On the methodological front, our results underscore the need to understand prognostic belief as a dynamically evolving construct, and call into question the framing of accurate belief about disease curability as prognostic awareness.44 In addition to its lack of conceptually consistent definition,3,45 the term “prognostic awareness” implies that patients’ responses are a function of the information provided to them. Our results show otherwise.

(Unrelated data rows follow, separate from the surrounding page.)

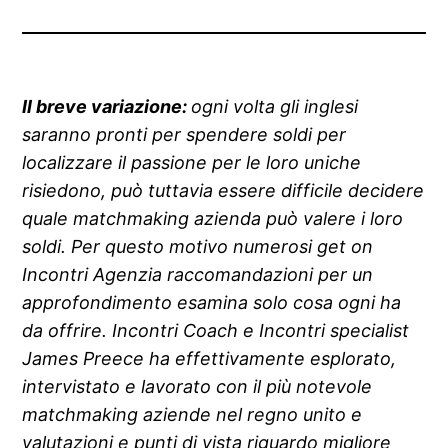
Il breve variazione:
ogni volta gli inglesi
saranno pronti per spendere soldi per
localizzare il passione per le loro uniche
risiedono, può tuttavia essere difficile decidere
quale matchmaking azienda può valere i loro
soldi. Per questo motivo numerosi get on
Incontri Agenzia raccomandazioni per un
approfondimento esamina solo cosa ogni ha
da offrire. Incontri Coach e Incontri specialist
James Preece ha effettivamente esplorato,
intervistato e lavorato con il più notevole
matchmaking aziende nel regno unito e
valutazioni e punti di vista riguardo migliore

This study, however, is not without limitations. First, the study design prevents us from drawing causal inferences. Because patients’ prognostic beliefs possibly influenced their experience and reporting of health status, further research into the determinants of prognostic belief is warranted. Second, we witnessed sizeable numbers of deaths along with some dropouts and nonresponses over the 54 months. This sample evolution is unsurprising given patients’ diagnosis of metastatic cancer. We were unable to control for mortality as we studied prognostic belief prospectively from baseline survey. Upon examining the sensitivity of results to missingness, we found that the main results remained broadly unchanged. Third, our findings were based on responses to one question that focused on patients’ belief about disease curability; the word “cure” has been previously noted as potentially limiting.44 However, previous studies with composite prognostic awareness measures report low correspondence between different questions, indicating that using multiple measures of a poorly understood construct might produce noisy results.18 Hence, we chose not to include subjective life expectancy or knowledge of cancer stage in our analysis and framed responses as “beliefs” instead of “awareness.” Fourth, our study would have benefitted from more data on prognostic information received by patients apart from the palliative care consults and visits they experienced. Last, we did not assess additional possible confounding factors, including use of advanced anticancer therapies, alternative/complementary treatments, or enrollment in clinical trials.
Conclusions
We studied long-term changes in patients’ prognostic beliefs and offered insights into previously unstudied dimensions of prognostic belief, namely the extent to which it evolves over a long period of time, its association with changing health status, and the prevalence of changes from accurate to less accurate beliefs. We found that prognostic beliefs are associated with changing health status: when patients feel better, they are less likely to hold an accurate prognostic belief, which suggests the presence of cognitive dissonance. Our findings have implications for treating physicians who must note that even after patients have reported an accurate understanding of prognosis, their beliefs may change as their health status evolves. Thus, conversations about goals of care must occur regularly to accommodate these changes.